Phase 1 excavation complete at Haleakalā following 700 gallon fuel spill
Phase 1 of excavation at the Maui Space Surveillance Complex was completed March 22, 2023, according to an update provided by the US Space Forces. This comes following a 700 gallon diesel fuel spill at the Maui Space Surveillance Complex in January.
Workers removed approximately 43 sacks of soil estimated at 84,000 pounds, replacing it with soil gathered at a nearby site. The soil removed is being safely stored at the summit of Haleakalā until a remediation plan is approved in Phase 3.
Excavation averaged to about three feet depth of previously disturbed soil, due to slope and safety limitations, according to the update.
With the completion of Phase 1, a contract for Phase 2 is slated for award by the end of March. Once awarded, a work plan will be developed, then approved by the Hawaiʻi Department of Health.

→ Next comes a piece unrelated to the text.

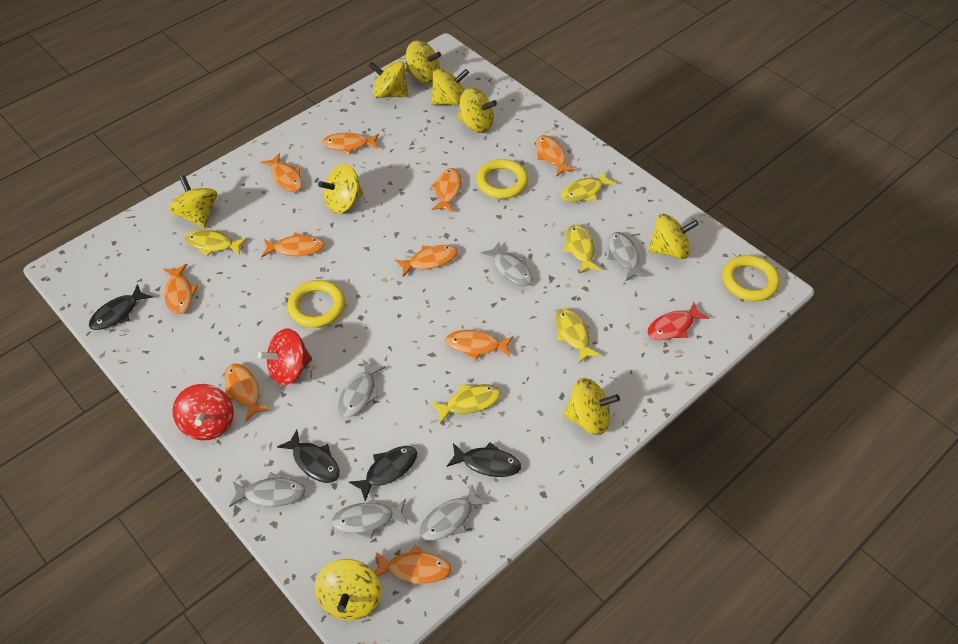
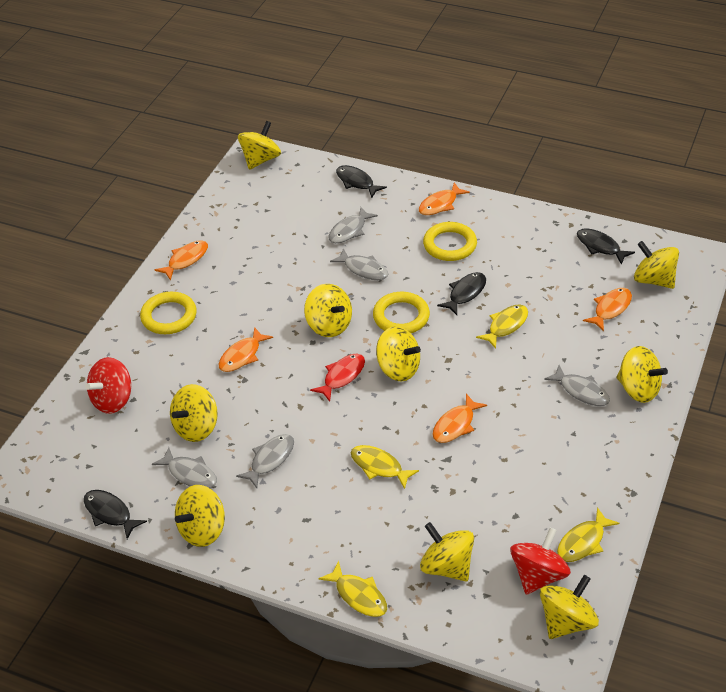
grey fish: 6 -> 5
orange fish: 10 -> 5
yellow fish: 5 -> 4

Phase 2 involves taking core samples at a depth of 40, 80 and 200 feet, to determine scope of contamination. Work on Phase 2 may start in May, with a report available by August. Laboratory results from that sampling will guide the Phase 3 remediation plan.
A team of engineers, led by the Air Force Civil Engineer Center, is leading the recovery efforts in conjunction with Native Hawaiian organizations and various governmental agencies.
“We are working seven days a week, weather permitting, in order to safely and respectfully restore this sensitive site,” said Col. Marc Brock, Space Delta 2 commander. “We recognize the significance of Haleakalā, and we have a special obligation to care for it.”
Work is also underway to possibly replace the generator with a smaller, more efficient one, minimizing fuel storage requirements. Part of that discussion is exploring the addition of a tertiary containment system to prevent a future mishap.
The Maui-based 15th Space Surveillance Squadron, which operates the MSSC, is part of Space Delta 2, the US Space Force entity responsible for space domain awareness around the globe. At more than 10,000 feet elevation, Air Force representatives say the location atop Haleakalā provides some of the best astronomical viewing conditions on Earth.